--- The data Enclosed Below ---

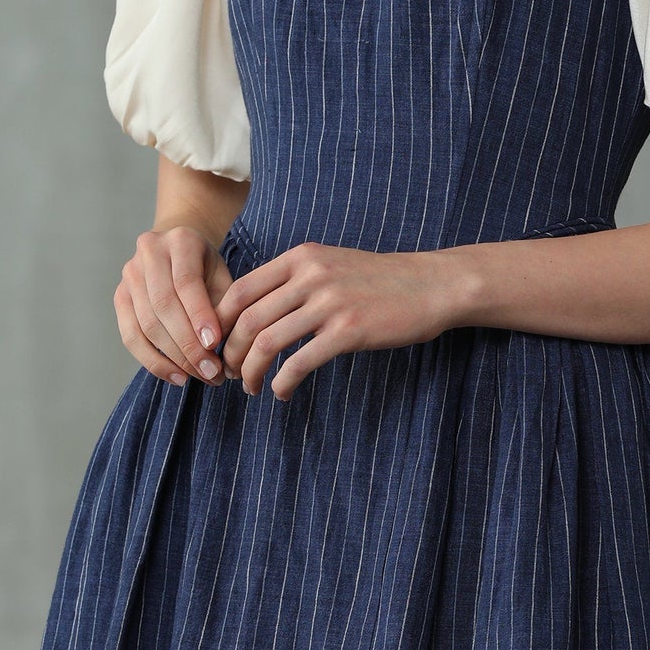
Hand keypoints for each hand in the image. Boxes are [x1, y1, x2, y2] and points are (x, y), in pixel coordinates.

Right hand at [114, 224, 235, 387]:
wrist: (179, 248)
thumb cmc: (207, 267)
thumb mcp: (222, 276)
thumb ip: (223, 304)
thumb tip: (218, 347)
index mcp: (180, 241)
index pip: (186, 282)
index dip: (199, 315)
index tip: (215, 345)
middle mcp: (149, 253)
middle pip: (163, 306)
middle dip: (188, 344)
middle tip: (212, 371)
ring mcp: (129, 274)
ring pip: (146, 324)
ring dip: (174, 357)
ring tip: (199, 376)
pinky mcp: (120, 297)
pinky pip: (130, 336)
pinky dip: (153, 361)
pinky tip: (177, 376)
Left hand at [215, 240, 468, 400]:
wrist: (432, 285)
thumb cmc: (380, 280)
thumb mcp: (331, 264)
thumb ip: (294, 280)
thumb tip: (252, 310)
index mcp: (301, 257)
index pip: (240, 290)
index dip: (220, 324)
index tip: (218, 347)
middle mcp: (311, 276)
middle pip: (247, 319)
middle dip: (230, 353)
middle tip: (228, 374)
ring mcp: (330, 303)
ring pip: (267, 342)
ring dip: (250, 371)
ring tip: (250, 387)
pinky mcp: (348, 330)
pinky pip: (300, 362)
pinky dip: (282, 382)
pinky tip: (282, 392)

--- End of Enclosed The data ---
--- The data Enclosed Below ---

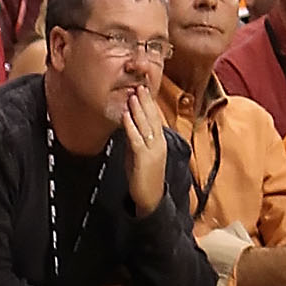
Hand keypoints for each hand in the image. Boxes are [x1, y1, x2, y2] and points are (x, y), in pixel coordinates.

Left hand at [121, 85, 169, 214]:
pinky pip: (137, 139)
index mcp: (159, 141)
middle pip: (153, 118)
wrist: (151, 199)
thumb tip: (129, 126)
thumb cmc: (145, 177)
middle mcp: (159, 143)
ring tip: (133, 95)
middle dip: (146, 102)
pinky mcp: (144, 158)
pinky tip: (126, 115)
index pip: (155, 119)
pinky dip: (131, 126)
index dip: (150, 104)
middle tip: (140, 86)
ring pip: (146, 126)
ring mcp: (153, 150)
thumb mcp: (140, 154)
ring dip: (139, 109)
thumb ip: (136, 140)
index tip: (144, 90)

--- End of Enclosed The data ---

■ Goal of the exercise
Lines to set down from above: the line with "index tip: (215, 345)", the line with "pinky tip: (282, 392)", and every line between, each exactly as written.

■ Response
index tip: (215, 345)
middle mcp: (149, 253)
middle pip: (163, 306)
middle dip: (188, 344)
middle tip: (212, 371)
ring mcp: (129, 274)
ring pip: (146, 324)
ring dip: (174, 357)
ring tip: (199, 376)
pinky mcp: (120, 297)
pinky pip: (130, 336)
pinky dip: (153, 361)
pinky tip: (177, 376)
Left hand at [215, 240, 468, 400]:
wrist: (432, 285)
thumb cmc: (380, 280)
thumb mcp: (331, 264)
thumb ip: (294, 280)
thumb tip: (252, 310)
index mcp: (301, 257)
index pip: (240, 290)
index dip: (220, 324)
index tip: (218, 347)
middle mcp: (311, 276)
middle pip: (247, 319)
middle dip: (230, 353)
middle tip: (228, 374)
ring mcp: (330, 303)
ring pip: (267, 342)
ring dip: (250, 371)
ring tip: (250, 387)
pinky mcp: (348, 330)
pinky pip: (300, 362)
pinky dip: (282, 382)
pinky tip: (282, 392)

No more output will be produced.